ProPublica"Banks Need at Least $65 Billion in Capital," announces the Wall Street Journal. That sounds pretty dire, but the markets are buoyed by the results. The banks appear healthier than had been feared. Optimism is high that the banks will be able to fill the gap by raising the money privately or else converting the government's preferred shares (which operate like bonds) to common stock. If neither of those comes to pass, the government could still step in with new capital, but expectations are those wouldn't be anything compared to the massive bailouts of last fall. "The big bailouts for the banks may be over," pronounces the New York Times.

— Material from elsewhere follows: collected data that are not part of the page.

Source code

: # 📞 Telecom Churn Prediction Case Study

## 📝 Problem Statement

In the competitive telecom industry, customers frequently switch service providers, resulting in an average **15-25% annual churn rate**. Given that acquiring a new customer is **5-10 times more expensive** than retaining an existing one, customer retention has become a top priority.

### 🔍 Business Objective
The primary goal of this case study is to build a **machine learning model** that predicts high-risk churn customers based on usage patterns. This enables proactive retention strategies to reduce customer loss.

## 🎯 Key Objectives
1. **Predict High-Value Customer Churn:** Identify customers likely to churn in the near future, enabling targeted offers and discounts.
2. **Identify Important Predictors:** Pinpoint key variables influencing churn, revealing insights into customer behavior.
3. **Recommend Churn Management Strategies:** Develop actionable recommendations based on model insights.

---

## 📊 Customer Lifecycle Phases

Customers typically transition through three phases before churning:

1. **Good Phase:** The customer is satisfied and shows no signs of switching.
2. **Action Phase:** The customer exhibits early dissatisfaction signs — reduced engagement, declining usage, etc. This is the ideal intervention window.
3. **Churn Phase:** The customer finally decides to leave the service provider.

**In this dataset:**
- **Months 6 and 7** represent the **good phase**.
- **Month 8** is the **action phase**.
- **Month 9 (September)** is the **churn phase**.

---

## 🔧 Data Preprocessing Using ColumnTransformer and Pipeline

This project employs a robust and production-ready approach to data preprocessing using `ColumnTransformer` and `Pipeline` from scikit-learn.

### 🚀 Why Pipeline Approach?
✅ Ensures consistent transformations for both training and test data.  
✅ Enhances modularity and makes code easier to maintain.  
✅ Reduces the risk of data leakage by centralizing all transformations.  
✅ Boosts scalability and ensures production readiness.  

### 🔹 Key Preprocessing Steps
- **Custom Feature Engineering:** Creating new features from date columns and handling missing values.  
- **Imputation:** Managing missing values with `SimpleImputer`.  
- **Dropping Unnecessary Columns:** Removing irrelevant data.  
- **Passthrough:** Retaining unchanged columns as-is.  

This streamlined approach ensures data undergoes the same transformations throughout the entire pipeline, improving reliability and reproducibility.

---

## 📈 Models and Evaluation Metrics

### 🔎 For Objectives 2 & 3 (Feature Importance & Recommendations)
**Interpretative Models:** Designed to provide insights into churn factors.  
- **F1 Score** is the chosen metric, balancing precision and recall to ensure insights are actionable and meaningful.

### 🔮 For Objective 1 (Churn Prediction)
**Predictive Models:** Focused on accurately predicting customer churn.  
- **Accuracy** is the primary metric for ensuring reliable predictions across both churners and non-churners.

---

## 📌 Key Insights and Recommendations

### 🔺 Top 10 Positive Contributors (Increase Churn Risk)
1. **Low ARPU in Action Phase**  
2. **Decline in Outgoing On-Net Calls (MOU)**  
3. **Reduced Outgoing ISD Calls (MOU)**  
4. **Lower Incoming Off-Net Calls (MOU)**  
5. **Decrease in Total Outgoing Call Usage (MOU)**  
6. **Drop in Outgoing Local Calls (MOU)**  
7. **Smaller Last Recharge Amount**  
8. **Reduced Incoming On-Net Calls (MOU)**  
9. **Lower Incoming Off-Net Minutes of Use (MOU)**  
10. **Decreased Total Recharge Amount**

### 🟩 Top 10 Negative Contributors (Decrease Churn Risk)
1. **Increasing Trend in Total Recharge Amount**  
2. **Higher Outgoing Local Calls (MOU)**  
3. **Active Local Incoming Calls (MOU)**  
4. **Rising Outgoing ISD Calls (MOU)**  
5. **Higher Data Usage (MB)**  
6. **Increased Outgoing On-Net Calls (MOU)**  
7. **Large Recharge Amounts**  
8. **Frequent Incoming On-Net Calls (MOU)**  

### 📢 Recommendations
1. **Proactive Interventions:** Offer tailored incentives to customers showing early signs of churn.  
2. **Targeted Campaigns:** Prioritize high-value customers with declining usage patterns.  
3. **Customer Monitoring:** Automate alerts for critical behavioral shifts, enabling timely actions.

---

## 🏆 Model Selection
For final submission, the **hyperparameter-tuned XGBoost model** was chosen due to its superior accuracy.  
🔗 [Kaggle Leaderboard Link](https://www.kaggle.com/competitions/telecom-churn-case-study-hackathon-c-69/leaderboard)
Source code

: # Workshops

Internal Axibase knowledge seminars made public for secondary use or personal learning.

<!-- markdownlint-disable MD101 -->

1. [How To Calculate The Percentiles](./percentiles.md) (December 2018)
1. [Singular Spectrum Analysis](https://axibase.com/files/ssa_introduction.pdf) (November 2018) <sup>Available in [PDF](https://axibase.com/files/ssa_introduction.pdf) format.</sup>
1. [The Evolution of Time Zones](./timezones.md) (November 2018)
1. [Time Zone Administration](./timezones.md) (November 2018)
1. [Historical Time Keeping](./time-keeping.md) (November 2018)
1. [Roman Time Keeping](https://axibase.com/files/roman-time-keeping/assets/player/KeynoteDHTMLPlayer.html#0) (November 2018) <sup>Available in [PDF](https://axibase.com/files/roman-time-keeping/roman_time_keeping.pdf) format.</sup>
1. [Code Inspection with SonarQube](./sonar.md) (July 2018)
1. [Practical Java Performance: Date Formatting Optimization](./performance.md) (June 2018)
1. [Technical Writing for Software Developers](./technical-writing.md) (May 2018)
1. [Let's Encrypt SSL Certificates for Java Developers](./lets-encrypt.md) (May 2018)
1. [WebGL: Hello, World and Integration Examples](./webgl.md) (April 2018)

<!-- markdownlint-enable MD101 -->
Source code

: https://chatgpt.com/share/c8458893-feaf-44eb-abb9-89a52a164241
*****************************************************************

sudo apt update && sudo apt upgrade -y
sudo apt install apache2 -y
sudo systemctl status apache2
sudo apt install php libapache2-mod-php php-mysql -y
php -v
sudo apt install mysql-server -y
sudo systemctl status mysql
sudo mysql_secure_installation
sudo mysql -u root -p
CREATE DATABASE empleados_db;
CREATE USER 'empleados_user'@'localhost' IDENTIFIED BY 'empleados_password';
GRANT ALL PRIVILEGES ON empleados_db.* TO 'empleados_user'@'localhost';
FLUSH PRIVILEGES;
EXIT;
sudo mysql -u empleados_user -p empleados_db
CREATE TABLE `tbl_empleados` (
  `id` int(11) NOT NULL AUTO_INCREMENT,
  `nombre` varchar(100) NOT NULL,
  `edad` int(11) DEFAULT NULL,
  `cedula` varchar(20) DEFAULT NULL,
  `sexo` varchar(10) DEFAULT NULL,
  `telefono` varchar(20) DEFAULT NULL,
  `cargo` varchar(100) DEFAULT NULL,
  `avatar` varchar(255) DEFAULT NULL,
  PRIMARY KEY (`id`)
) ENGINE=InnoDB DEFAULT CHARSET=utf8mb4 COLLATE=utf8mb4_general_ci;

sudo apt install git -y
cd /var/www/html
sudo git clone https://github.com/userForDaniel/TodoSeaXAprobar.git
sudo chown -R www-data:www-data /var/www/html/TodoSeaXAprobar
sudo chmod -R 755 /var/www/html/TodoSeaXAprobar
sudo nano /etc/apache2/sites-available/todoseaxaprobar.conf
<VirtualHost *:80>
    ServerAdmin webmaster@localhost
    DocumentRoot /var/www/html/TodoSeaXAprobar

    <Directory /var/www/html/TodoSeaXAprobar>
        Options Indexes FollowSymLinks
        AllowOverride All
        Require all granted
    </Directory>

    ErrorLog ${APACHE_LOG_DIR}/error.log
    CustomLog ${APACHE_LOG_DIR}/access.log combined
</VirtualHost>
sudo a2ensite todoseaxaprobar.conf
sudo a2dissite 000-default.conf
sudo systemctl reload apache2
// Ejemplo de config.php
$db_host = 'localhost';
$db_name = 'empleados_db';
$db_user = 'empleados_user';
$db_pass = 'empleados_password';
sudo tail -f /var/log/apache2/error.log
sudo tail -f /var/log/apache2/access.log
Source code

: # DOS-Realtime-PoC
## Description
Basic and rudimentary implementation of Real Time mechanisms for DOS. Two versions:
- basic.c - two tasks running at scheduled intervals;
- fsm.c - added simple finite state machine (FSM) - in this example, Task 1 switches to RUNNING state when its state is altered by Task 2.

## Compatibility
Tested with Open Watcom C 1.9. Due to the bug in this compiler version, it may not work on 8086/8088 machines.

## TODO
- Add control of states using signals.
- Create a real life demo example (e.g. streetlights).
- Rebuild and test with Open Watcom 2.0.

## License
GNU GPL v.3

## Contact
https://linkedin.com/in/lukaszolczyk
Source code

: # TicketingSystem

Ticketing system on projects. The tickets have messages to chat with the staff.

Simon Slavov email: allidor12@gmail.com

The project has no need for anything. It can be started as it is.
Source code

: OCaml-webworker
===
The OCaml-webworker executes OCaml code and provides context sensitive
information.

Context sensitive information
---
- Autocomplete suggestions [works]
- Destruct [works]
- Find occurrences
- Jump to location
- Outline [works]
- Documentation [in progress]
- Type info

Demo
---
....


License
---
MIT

Indeed, Treasury Secretary Tim Geithner's imagination already seems to be running over with ways to use the remaining bailout cash, now that it no longer seems destined for the big banks. In a Times op-ed today, he indicates that the way has been cleared for some of the biggest banks to begin returning their TARP money. Treasury's estimate that about $25 billion would be coming back this year now seems too low, he says. "This will free up resources to help support community banks, encourage small-business lending and help repair and restart the securities markets."

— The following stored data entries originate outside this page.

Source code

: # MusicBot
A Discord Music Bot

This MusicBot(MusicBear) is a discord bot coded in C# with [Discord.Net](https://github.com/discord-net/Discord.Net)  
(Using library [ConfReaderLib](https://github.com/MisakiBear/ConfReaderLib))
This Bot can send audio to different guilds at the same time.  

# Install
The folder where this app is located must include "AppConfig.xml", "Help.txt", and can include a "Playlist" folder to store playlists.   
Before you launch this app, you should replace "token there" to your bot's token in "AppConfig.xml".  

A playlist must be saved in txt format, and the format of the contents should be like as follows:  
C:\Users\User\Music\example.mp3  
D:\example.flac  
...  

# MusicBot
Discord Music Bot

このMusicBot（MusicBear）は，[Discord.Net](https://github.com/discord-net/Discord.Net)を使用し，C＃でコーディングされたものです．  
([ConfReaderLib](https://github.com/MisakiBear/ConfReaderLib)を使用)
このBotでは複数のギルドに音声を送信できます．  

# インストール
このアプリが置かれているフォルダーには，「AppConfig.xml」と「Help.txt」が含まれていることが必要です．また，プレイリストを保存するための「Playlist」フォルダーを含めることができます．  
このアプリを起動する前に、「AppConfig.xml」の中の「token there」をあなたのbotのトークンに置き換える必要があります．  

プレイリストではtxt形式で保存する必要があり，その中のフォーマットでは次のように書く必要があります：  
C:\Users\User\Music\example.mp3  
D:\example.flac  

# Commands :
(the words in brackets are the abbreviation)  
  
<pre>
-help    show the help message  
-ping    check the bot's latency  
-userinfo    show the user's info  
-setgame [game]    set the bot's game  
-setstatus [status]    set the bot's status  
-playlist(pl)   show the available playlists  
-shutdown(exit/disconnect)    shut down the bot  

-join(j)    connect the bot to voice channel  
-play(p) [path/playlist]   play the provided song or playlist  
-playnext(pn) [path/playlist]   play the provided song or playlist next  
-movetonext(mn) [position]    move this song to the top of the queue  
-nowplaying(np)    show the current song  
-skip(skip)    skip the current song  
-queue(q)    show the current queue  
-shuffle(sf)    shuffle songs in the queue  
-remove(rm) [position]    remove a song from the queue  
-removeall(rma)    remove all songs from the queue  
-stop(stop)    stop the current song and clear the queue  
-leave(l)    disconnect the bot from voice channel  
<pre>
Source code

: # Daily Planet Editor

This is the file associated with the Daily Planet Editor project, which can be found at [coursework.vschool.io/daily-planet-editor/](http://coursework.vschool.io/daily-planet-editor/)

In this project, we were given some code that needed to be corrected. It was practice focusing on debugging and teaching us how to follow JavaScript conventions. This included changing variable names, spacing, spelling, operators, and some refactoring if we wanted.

So is it a new day? Well, after the results are revealed today at 5 PM EST (stay tuned as our list of the 19 banks will be updated to reflect those results), the stress test process will play itself out over the next six months. The banks told that they have to raise additional capital have until June 8 to present a plan to Treasury for how they're going to do it. And then they have until November 9 to do it. If things don't go according to plan, the government will be there with its billions to catch a bank that falls. So, well, we'll see.